9 a.m: Morning meeting. May last 15 minutes but have been known to go for an hour when kids have stuff to share or we start talking about the Stock Market Game or they just need more time to ooze into the day.

Next: Whatever everyone is working on. This is guided by each student's individual learning plan, a formal document that the student and I create before they start at HoneyFern. Sometimes I need uninterrupted time with each student, in which case I will request that they all start on math at the same time or that they pick something that I do not need to help them with.

Next: Lunch when they are hungry. Play outside. Hangout. Watch news. This takes about an hour.

Next: Whatever everyone is working on.

End of the Day: Clean up. Play outside until parents come, or play chess or whatever until it is time to go.

All day long I float around and answer questions, watch demonstrations, offer resources, coordinate kids working together, ask questions.

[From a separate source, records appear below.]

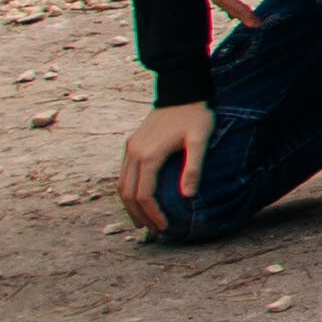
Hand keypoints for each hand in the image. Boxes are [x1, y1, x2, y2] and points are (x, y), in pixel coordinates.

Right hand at [116, 102, 208, 229]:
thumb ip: (194, 167)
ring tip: (144, 221)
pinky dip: (129, 191)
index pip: (144, 195)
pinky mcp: (132, 144)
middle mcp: (134, 153)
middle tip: (153, 231)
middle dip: (139, 215)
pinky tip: (141, 199)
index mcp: (149, 155)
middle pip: (128, 193)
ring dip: (131, 205)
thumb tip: (188, 196)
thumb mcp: (200, 140)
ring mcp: (130, 148)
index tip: (165, 227)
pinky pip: (124, 174)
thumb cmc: (195, 115)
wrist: (181, 90)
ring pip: (121, 185)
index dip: (153, 214)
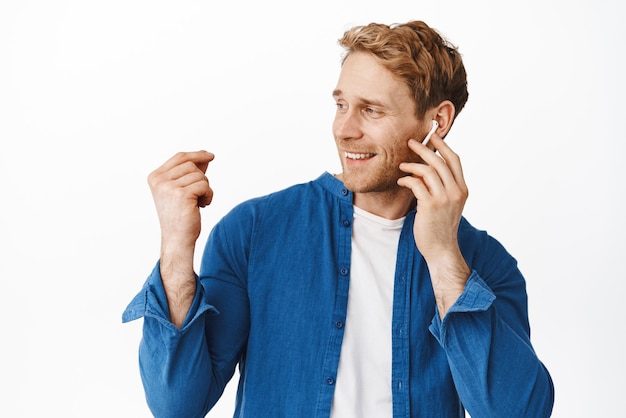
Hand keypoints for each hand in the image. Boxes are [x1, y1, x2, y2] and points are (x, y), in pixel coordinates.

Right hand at [147, 150, 213, 326]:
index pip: (179, 157)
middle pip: (191, 165)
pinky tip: (203, 206)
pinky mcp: (181, 194)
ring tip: (200, 202)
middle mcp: (159, 180)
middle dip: (202, 178)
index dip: (196, 155)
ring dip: (205, 188)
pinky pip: (204, 185)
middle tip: (200, 194)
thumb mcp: (182, 190)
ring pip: (200, 176)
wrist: (178, 239)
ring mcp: (169, 187)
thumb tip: (205, 157)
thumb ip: (190, 173)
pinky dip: (208, 195)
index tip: (210, 156)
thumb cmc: (181, 216)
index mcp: (155, 177)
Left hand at [397, 135, 469, 315]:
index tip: (433, 135)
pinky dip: (407, 179)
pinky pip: (416, 183)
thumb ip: (443, 187)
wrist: (441, 249)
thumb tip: (428, 169)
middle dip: (424, 148)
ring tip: (402, 165)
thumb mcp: (448, 204)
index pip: (454, 159)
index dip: (443, 145)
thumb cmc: (440, 227)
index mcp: (462, 189)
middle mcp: (456, 191)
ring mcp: (444, 198)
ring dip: (412, 165)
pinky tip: (401, 181)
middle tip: (410, 142)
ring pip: (428, 170)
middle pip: (440, 161)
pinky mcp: (430, 205)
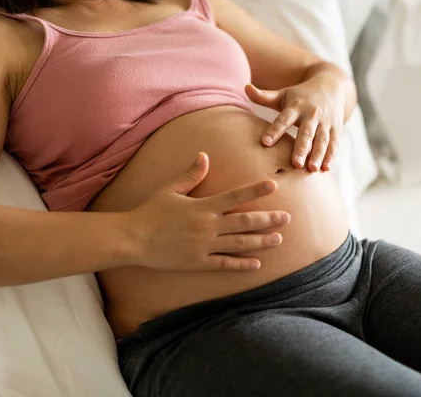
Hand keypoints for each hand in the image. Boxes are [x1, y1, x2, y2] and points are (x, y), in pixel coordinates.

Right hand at [127, 152, 289, 271]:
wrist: (133, 239)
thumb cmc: (150, 211)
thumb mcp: (170, 189)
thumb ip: (191, 174)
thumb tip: (205, 156)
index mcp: (203, 206)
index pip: (235, 196)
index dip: (255, 190)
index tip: (273, 185)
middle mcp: (208, 226)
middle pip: (245, 221)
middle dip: (268, 219)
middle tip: (287, 218)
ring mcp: (204, 246)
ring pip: (240, 243)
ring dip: (261, 241)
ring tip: (279, 239)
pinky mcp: (198, 262)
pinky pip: (225, 264)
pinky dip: (242, 264)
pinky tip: (257, 264)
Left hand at [245, 73, 346, 171]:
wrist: (331, 85)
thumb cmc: (300, 95)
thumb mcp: (283, 94)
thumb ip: (264, 96)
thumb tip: (245, 87)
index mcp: (296, 107)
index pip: (284, 119)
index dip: (275, 130)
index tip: (265, 143)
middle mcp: (311, 115)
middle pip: (306, 133)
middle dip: (301, 148)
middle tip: (295, 164)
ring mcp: (325, 122)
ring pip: (322, 140)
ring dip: (318, 155)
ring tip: (311, 170)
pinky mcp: (336, 129)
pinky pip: (334, 144)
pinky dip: (331, 156)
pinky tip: (326, 169)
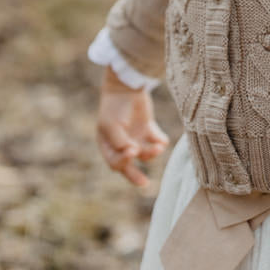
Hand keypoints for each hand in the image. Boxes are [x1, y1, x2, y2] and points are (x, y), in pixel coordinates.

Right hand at [96, 68, 169, 186]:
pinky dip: (160, 142)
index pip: (115, 162)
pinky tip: (161, 140)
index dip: (124, 161)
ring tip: (158, 147)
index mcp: (108, 144)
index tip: (133, 150)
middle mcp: (122, 143)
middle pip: (128, 165)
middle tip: (145, 183)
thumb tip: (132, 154)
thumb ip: (120, 141)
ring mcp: (135, 137)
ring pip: (145, 154)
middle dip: (135, 176)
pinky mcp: (148, 129)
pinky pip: (156, 141)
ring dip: (152, 153)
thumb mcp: (111, 124)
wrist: (127, 85)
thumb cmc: (115, 106)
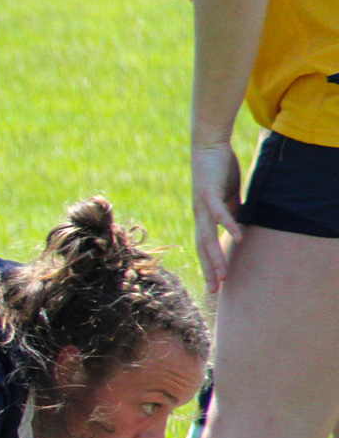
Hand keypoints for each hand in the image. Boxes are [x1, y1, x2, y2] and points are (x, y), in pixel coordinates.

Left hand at [190, 140, 242, 292]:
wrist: (209, 147)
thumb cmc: (218, 172)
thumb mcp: (227, 198)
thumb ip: (231, 213)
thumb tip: (237, 227)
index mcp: (204, 218)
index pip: (205, 247)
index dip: (209, 266)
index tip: (215, 286)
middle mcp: (199, 215)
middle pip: (202, 248)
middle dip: (208, 269)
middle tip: (214, 290)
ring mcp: (202, 205)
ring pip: (207, 236)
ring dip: (215, 256)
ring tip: (223, 274)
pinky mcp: (209, 192)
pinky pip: (219, 212)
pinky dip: (227, 224)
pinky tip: (236, 237)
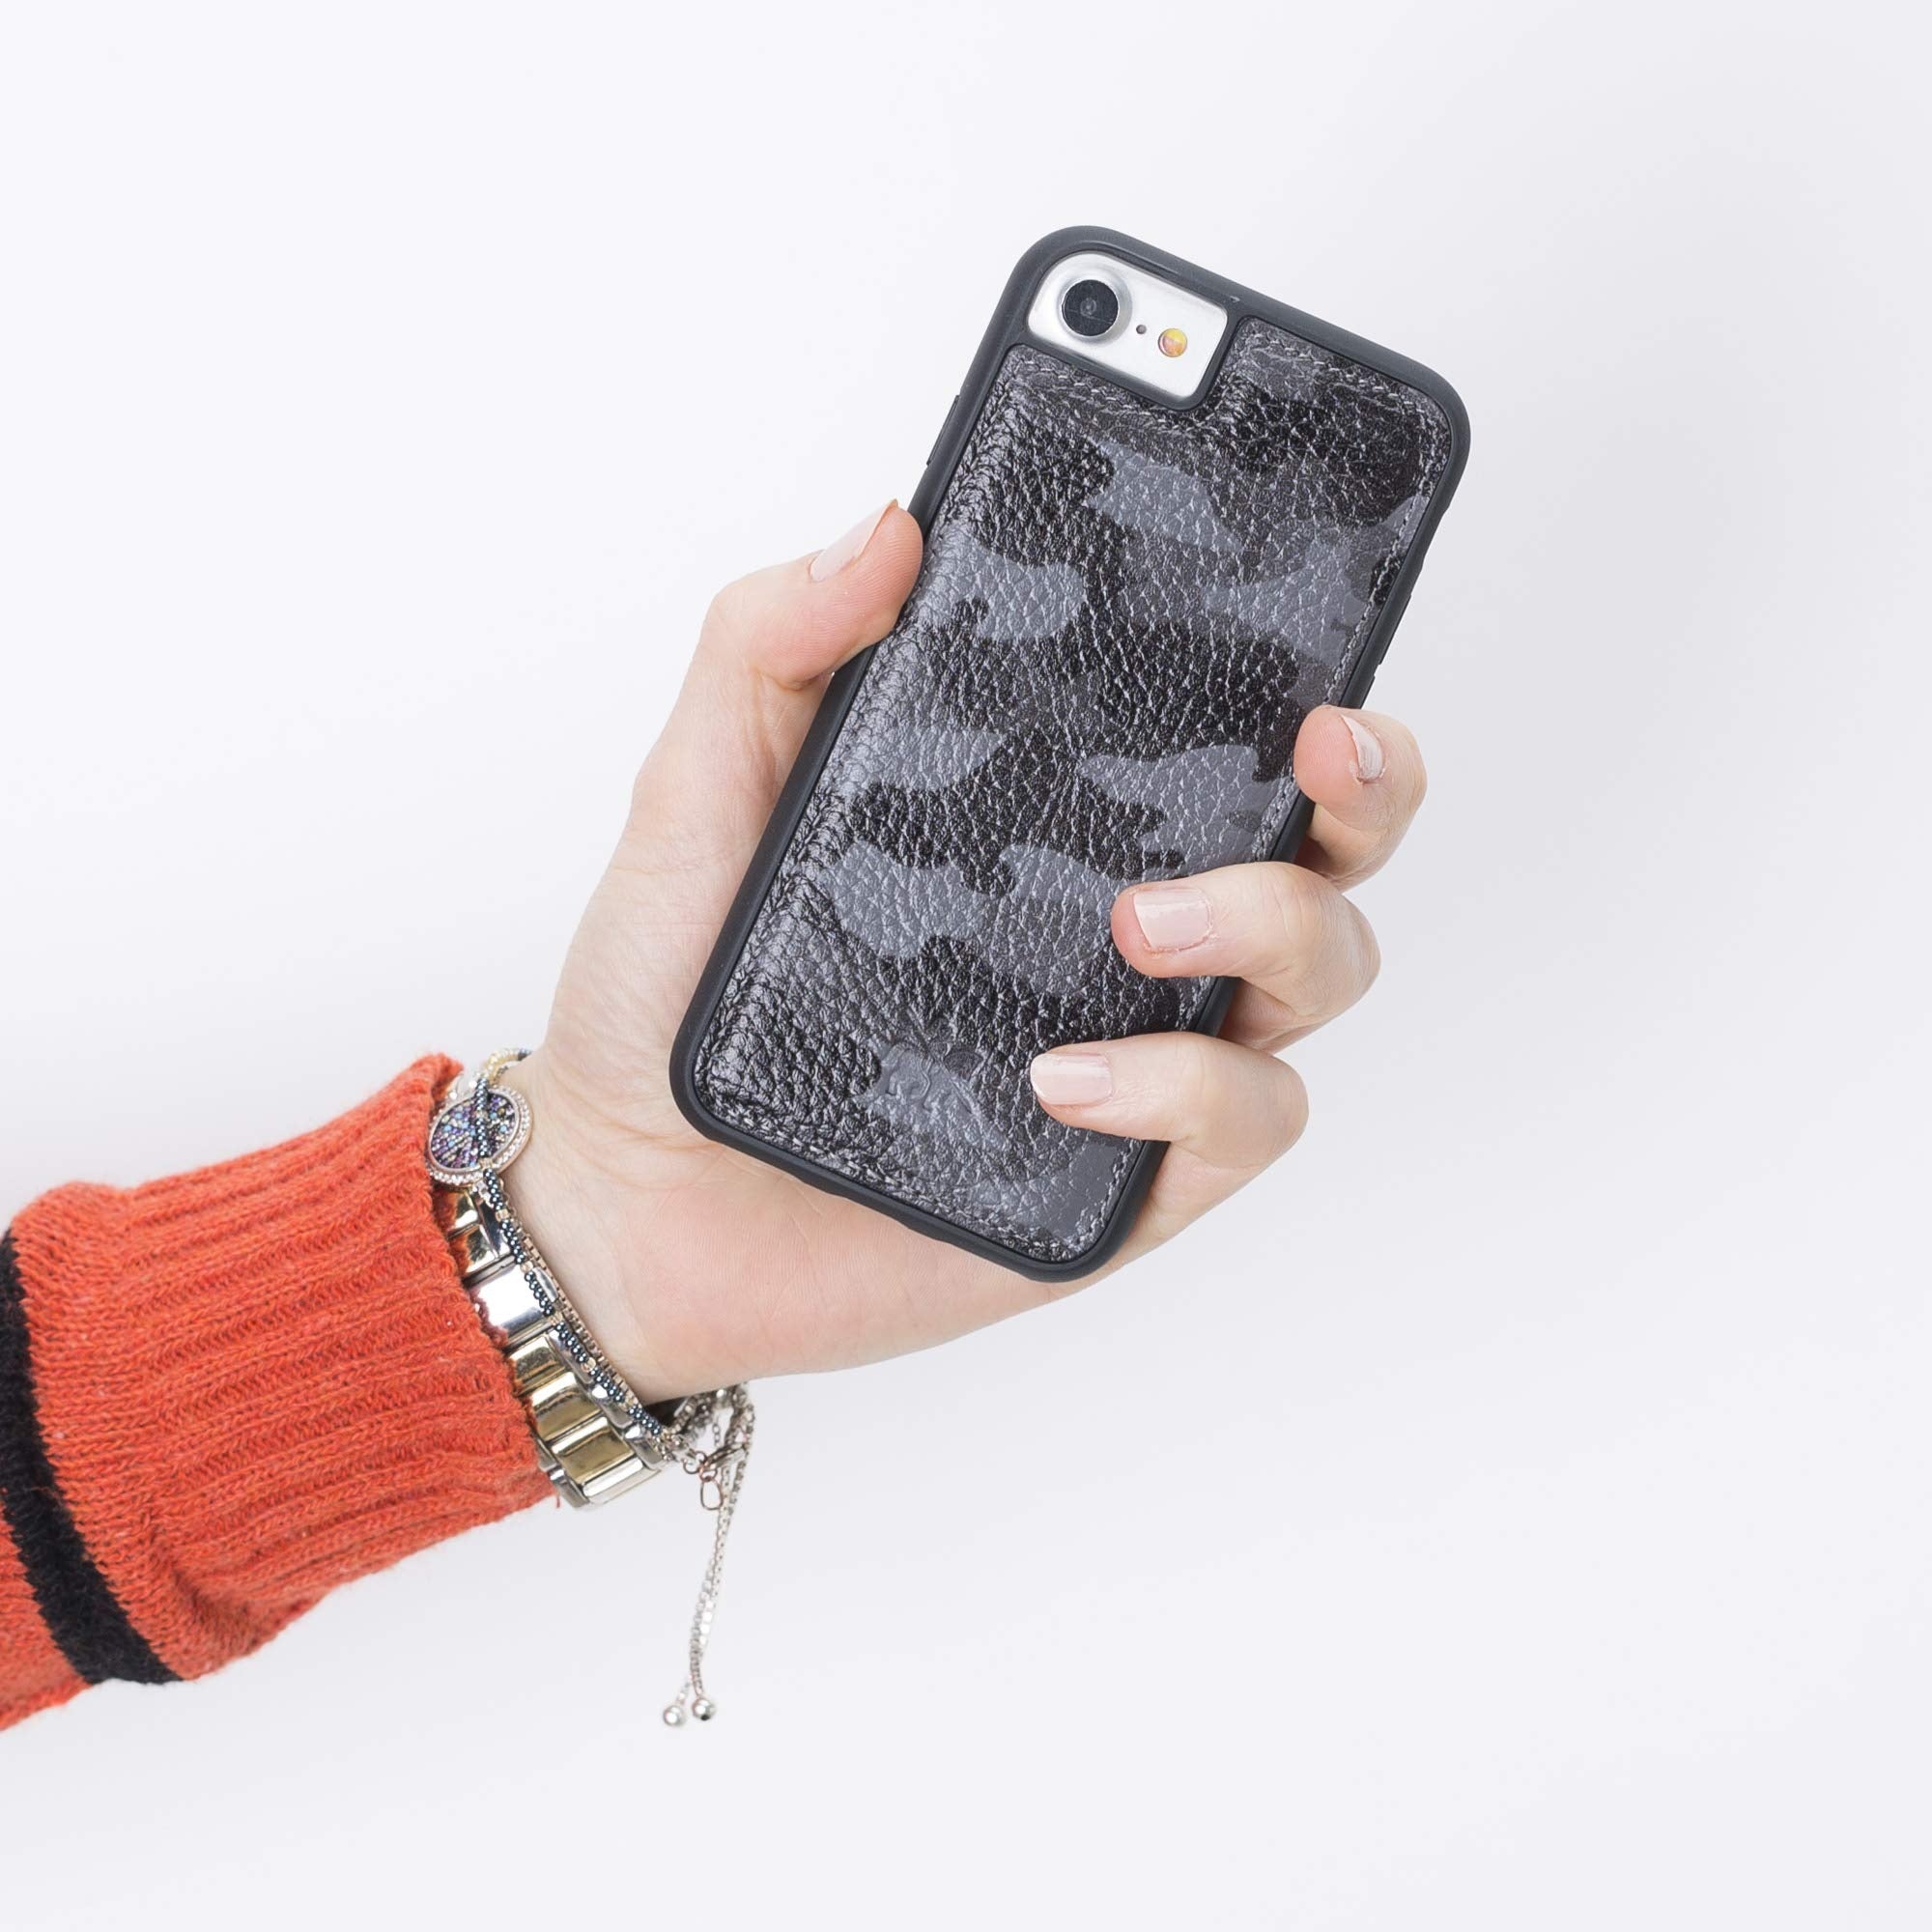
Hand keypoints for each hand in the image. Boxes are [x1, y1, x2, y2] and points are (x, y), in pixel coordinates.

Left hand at [500, 504, 1428, 1399]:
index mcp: (1052, 825)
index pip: (1223, 738)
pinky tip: (1065, 1076)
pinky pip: (1243, 1124)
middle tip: (1316, 752)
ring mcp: (1140, 1055)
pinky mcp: (1125, 1181)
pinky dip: (1185, 1085)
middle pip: (1330, 848)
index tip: (1313, 627)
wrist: (623, 1203)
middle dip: (1370, 784)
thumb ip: (772, 646)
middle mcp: (1122, 931)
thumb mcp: (699, 793)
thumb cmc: (667, 999)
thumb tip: (893, 525)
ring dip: (1273, 928)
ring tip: (1135, 922)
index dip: (1306, 678)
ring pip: (1323, 976)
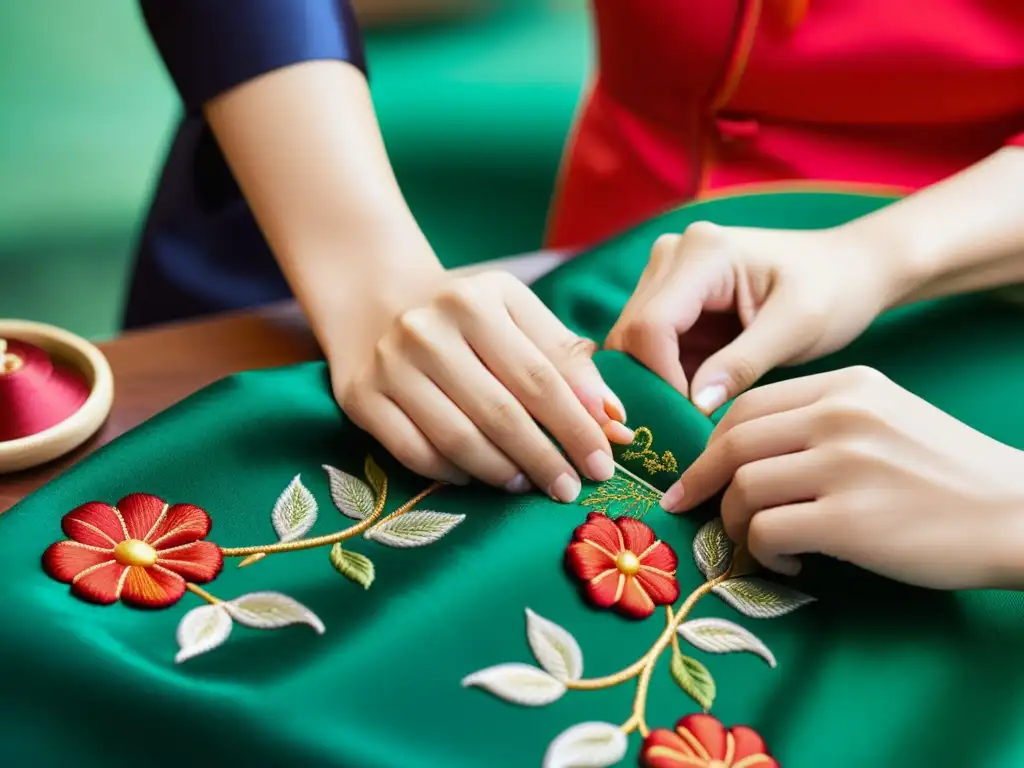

If I need to supervise something dangerous (powertools, for example) I do that. Some days the kids need absolutely nothing from me, so I sit in the same room with them and just appear available if that should change.

Every day is different. This whole "schedule" is thrown out the window if we have a fieldtrip (planned or spontaneous), and when Quinn cooks for us lunch takes a little longer.

Each day follows the rhythms of the kids and what they need, not a bell or a lesson plan. And this is exactly how it should be.